To do » Once the pictures are set aside, copy the data below exactly as it stands.

Dataset entries:
-.-.-

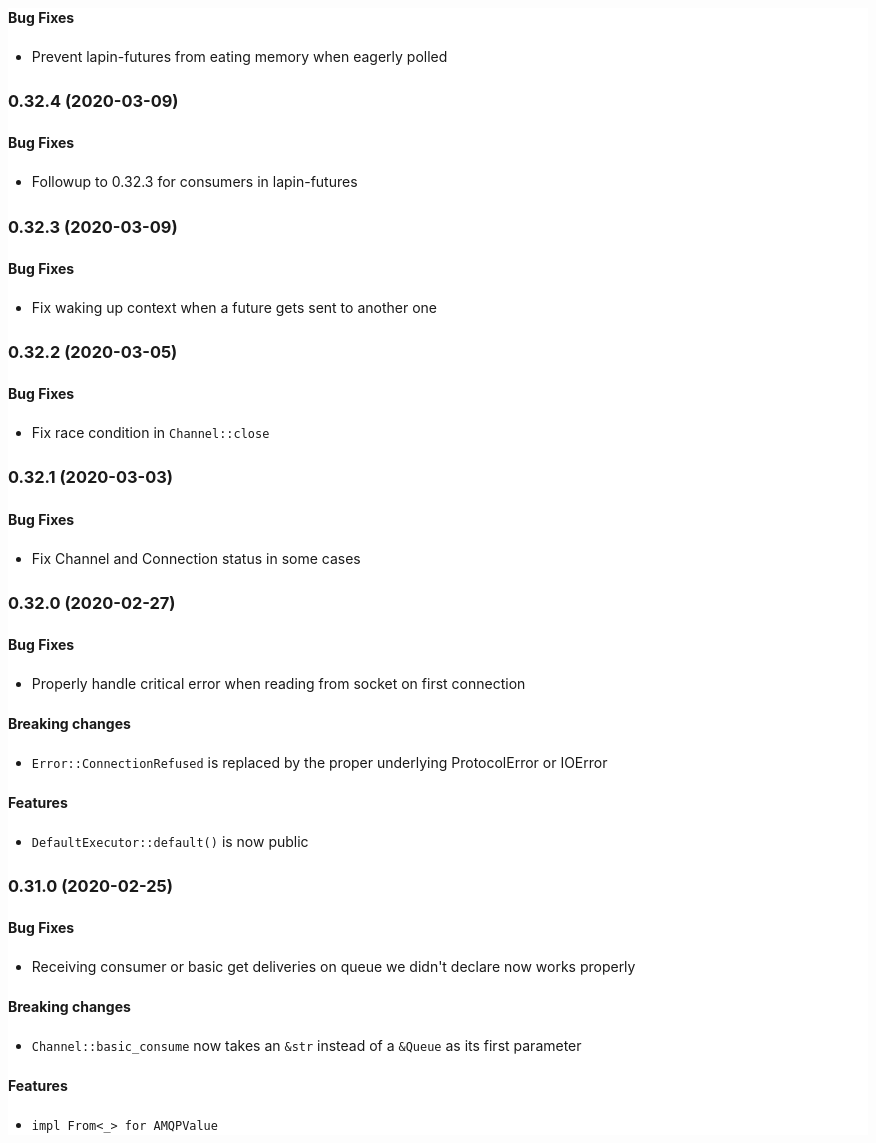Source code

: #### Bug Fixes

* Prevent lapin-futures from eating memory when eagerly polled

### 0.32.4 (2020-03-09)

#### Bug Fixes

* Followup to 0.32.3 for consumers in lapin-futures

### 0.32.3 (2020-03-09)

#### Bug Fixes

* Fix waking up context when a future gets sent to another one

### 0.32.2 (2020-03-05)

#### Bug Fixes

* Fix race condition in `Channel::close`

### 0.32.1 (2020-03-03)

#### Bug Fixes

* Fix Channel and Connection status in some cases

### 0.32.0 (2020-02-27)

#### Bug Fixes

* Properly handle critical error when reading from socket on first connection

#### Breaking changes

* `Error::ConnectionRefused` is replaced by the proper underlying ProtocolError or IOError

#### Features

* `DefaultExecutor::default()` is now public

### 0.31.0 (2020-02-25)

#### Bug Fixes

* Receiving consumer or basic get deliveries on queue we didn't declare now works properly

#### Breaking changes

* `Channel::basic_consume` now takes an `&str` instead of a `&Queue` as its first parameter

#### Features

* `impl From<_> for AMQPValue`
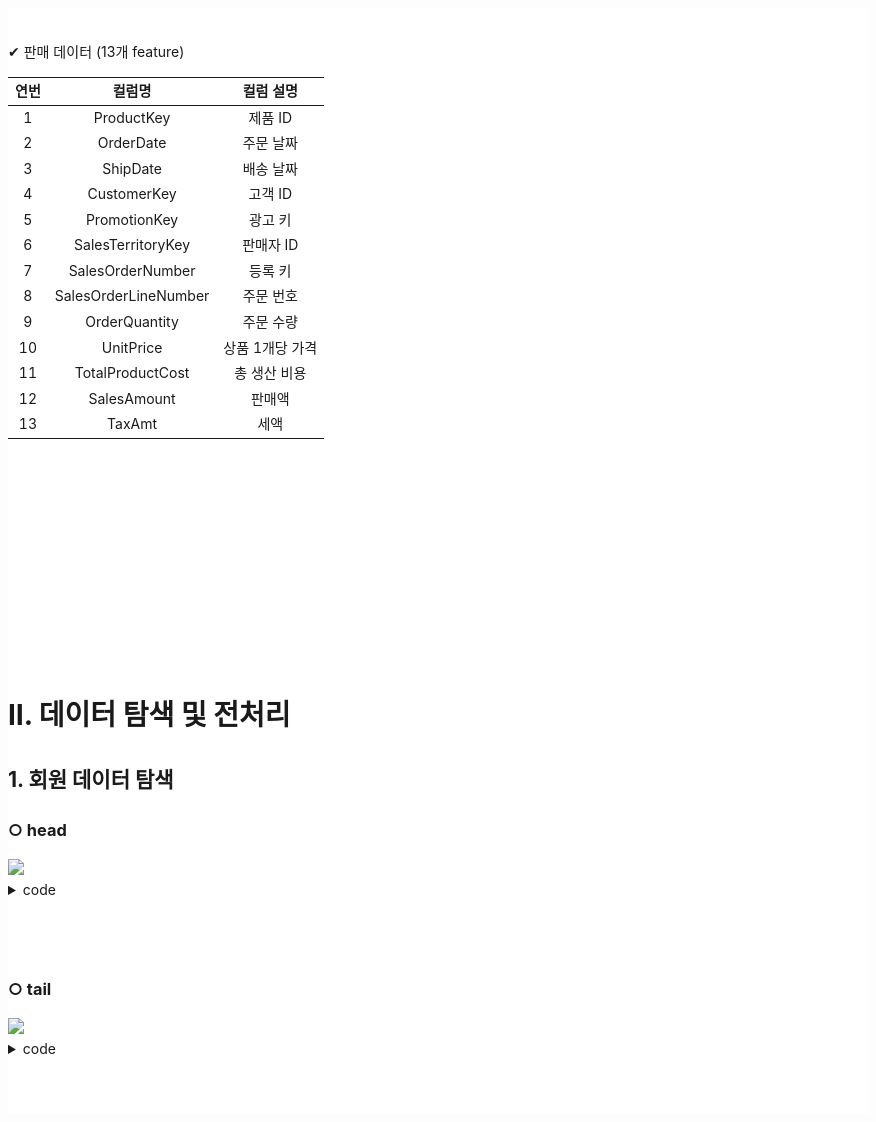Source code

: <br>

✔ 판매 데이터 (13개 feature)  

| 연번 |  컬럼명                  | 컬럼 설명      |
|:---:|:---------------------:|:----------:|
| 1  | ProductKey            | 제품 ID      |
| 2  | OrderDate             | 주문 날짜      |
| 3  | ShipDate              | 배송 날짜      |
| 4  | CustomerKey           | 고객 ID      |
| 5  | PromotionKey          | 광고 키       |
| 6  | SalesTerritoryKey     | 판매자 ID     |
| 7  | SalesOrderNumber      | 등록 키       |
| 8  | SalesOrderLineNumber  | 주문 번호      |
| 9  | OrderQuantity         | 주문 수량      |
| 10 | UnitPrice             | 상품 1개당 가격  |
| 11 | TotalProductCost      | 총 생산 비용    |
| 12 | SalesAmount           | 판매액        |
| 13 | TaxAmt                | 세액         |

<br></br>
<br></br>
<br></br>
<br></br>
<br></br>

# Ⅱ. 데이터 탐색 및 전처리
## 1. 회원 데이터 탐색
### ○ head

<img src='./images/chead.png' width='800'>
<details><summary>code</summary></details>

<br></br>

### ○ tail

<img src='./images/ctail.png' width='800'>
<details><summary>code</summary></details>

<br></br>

-.-.-

Final answer »
Source code

: #### Bug Fixes

* Prevent lapin-futures from eating memory when eagerly polled

### 0.32.4 (2020-03-09)

#### Bug Fixes

* Followup to 0.32.3 for consumers in lapin-futures

### 0.32.3 (2020-03-09)

#### Bug Fixes

* Fix waking up context when a future gets sent to another one

### 0.32.2 (2020-03-05)

#### Bug Fixes

* Fix race condition in `Channel::close`

### 0.32.1 (2020-03-03)

#### Bug Fixes

* Fix Channel and Connection status in some cases

### 0.32.0 (2020-02-27)

#### Bug Fixes

* Properly handle critical error when reading from socket on first connection

#### Breaking changes

* `Error::ConnectionRefused` is replaced by the proper underlying ProtocolError or IOError

#### Features

* `DefaultExecutor::default()` is now public

### 0.31.0 (2020-02-25)

#### Bug Fixes

* Receiving consumer or basic get deliveries on queue we didn't declare now works properly

#### Breaking changes

* `Channel::basic_consume` now takes an `&str` instead of a `&Queue` as its first parameter

#### Features

* `impl From<_> for AMQPValue`
Source code

: <br>

✔ 판매 데이터 (13개 feature)  

| 연번 |  컬럼명                  | 컬럼 설명      |
|:---:|:---------------------:|:----------:|
| 1  | ProductKey            | 제품 ID      |
| 2  | OrderDate             | 주문 날짜      |
| 3  | ShipDate              | 배송 날짜      |
| 4  | CustomerKey           | 고객 ID      |
| 5  | PromotionKey          | 광고 키       |
| 6  | SalesTerritoryKey     | 판매자 ID     |
| 7  | SalesOrderNumber      | 등록 키       |
| 8  | SalesOrderLineNumber  | 주문 번호      |
| 9  | OrderQuantity         | 주문 수량      |
| 10 | UnitPrice             | 상품 1개당 가격  |
| 11 | TotalProductCost      | 총 생산 비용    |
| 12 | SalesAmount           | 판매액        |
| 13 | TaxAmt                | 세액         |

<br></br>
<br></br>
<br></br>
<br></br>
<br></br>

# Ⅱ. 데이터 탐색 및 전처리
## 1. 회원 데이터 탐색
### ○ head

<img src='./images/chead.png' width='800'>
<details><summary>code</summary></details>

<br></br>

### ○ tail

<img src='./images/ctail.png' width='800'>
<details><summary>code</summary></details>

<br></br>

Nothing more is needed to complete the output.